## What to work on
Pull every line holding the word "read" from the data below and copy it.
#### Data section ####
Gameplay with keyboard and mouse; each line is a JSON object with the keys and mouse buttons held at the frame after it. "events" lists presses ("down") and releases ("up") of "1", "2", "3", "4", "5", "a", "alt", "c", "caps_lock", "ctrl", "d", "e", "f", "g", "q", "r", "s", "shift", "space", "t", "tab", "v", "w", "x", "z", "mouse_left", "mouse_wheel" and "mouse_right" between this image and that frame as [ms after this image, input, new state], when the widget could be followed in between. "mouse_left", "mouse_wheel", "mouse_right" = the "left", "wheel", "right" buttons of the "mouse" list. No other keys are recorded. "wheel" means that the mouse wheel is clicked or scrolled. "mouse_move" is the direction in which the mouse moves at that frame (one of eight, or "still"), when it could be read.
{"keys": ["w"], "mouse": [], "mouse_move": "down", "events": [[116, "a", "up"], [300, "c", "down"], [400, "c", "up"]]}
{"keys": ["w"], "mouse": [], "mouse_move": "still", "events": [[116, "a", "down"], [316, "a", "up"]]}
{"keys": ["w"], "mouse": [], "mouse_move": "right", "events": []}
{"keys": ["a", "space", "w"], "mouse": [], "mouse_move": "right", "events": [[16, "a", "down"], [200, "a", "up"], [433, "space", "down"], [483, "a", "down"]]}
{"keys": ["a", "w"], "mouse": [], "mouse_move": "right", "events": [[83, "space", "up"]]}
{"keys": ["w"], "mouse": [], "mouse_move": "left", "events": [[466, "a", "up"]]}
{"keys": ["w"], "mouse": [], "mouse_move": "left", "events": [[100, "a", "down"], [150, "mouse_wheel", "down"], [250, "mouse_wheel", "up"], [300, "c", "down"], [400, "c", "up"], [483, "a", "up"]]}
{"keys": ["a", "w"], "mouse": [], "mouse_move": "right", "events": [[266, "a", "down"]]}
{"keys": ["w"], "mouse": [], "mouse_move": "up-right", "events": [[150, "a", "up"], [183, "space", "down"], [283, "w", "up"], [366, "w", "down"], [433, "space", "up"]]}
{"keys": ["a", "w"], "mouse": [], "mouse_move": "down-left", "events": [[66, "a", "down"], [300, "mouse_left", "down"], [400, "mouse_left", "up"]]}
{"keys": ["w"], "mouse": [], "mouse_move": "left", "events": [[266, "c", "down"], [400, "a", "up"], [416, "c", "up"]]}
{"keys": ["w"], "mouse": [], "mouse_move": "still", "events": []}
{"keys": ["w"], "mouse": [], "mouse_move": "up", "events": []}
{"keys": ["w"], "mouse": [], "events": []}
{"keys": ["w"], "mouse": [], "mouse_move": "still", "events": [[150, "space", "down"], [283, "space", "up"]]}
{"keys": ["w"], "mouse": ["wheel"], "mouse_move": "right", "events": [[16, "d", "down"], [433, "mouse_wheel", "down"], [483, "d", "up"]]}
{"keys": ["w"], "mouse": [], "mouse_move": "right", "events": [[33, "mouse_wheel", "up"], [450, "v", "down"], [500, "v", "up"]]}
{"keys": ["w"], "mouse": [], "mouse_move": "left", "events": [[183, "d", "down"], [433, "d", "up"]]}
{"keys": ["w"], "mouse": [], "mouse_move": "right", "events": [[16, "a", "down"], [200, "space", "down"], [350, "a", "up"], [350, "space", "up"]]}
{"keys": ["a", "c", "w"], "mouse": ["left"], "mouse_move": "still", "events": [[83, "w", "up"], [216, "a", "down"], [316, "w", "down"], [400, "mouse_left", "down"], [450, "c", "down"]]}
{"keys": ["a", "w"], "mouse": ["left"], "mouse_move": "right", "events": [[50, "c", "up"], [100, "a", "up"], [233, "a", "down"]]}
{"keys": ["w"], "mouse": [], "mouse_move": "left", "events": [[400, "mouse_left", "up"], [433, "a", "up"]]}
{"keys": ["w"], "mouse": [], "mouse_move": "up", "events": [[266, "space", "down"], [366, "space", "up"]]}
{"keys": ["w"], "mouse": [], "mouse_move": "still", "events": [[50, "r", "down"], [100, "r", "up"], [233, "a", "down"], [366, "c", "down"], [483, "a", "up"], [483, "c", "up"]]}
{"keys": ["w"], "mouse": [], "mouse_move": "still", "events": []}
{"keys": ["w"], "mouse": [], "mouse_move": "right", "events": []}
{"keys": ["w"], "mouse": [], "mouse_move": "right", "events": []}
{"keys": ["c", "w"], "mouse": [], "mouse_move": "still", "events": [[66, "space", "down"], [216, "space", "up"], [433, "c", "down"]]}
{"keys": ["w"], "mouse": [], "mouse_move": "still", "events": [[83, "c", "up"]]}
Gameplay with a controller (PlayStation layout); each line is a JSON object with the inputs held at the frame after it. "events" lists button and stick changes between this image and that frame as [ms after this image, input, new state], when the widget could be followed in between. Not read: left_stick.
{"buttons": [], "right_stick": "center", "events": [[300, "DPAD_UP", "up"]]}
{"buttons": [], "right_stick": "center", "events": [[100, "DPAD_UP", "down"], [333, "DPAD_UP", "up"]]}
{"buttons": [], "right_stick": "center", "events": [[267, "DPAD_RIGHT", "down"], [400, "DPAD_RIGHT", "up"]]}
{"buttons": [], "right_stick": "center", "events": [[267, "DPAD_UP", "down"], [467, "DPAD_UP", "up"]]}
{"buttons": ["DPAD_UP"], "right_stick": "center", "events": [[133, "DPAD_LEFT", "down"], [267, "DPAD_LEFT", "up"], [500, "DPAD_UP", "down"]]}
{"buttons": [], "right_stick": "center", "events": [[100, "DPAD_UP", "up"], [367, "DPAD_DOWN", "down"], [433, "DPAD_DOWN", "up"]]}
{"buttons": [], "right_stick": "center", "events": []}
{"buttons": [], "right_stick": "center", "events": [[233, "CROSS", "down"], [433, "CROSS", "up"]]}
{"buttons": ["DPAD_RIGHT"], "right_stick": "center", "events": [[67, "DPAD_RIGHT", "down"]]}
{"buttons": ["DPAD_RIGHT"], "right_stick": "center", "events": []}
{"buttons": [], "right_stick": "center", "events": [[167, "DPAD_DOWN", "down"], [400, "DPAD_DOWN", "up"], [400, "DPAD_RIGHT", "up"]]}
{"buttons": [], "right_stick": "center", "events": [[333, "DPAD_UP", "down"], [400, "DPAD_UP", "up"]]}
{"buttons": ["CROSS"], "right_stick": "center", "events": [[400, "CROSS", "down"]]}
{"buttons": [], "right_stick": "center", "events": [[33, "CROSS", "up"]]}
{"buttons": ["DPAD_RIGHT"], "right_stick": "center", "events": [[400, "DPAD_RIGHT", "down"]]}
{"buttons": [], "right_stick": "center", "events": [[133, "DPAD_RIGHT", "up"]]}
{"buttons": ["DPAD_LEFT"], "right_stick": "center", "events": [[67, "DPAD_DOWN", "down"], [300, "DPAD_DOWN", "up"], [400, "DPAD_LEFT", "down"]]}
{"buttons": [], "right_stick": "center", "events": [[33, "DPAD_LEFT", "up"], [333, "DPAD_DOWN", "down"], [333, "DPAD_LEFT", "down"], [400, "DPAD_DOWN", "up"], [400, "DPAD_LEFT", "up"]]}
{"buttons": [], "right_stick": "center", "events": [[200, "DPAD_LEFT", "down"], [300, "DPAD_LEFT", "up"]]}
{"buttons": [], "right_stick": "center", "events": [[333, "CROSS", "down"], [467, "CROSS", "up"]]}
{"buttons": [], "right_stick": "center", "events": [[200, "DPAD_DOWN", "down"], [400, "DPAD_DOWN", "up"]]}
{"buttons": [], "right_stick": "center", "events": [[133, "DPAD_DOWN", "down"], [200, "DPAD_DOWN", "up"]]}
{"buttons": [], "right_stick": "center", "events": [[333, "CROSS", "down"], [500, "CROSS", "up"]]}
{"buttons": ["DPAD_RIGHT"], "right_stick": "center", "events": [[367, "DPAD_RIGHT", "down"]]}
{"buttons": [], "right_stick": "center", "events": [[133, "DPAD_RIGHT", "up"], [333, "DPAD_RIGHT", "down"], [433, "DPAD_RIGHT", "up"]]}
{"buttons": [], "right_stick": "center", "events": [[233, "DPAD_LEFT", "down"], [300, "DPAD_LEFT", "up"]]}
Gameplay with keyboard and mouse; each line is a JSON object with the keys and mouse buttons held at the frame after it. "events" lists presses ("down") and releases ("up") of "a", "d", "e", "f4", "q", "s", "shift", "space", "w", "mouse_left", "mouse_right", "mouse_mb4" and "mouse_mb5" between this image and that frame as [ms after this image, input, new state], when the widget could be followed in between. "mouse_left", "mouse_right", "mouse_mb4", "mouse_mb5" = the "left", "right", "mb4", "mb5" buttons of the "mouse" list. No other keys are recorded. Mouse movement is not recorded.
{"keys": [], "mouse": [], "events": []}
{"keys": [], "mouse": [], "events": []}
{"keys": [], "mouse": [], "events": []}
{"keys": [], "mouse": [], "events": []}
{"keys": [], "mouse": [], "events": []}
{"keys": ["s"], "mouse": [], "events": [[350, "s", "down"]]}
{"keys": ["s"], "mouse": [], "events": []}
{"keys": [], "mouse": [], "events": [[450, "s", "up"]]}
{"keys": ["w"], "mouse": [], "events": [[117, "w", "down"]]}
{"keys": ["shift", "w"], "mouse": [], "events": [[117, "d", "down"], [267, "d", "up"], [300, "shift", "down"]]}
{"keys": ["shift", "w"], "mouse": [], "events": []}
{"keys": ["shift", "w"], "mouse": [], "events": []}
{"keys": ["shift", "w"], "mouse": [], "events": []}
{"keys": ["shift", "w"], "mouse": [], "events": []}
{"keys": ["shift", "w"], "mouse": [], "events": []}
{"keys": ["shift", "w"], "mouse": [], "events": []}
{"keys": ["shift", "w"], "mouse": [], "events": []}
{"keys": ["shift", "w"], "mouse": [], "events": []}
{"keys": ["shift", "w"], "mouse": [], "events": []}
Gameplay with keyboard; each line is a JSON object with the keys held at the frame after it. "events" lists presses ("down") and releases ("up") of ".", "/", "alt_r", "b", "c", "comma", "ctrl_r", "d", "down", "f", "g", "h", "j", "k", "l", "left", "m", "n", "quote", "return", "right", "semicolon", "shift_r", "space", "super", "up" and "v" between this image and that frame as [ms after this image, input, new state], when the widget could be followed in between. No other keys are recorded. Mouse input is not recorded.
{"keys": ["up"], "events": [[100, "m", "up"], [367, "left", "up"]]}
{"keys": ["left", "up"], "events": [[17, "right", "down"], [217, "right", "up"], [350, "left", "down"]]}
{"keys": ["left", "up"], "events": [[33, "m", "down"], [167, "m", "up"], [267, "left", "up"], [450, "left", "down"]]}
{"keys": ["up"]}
####
## Answer to this task
Gameplay with keyboard and mouse; each line is a JSON object with the keys and mouse buttons held at the frame after it. "events" lists presses ("down") and releases ("up") of "1", "2", "3", "4", "5", "a", "alt", "c", "caps_lock", "ctrl", "d", "e", "f", "g", "q", "r", "s", "shift", "space", "t", "tab", "v", "w", "x", "z", "mouse_left", "mouse_wheel" and "mouse_right" between this image and that frame as [ms after this image, input, new state], when the widget could be followed in between. "mouse_left", "mouse_wheel", "mouse_right" = the "left", "wheel", "right" buttons of the "mouse" list. No other keys are recorded. "wheel" means that the mouse wheel is clicked or scrolled. "mouse_move" is the direction in which the mouse moves at that frame (one of eight, or "still"), when it could be read.
Gameplay with a controller (PlayStation layout); each line is a JSON object with the inputs held at the frame after it. "events" lists button and stick changes between this image and that frame as [ms after this image, input, new state], when the widget could be followed in between. Not read: left_stick.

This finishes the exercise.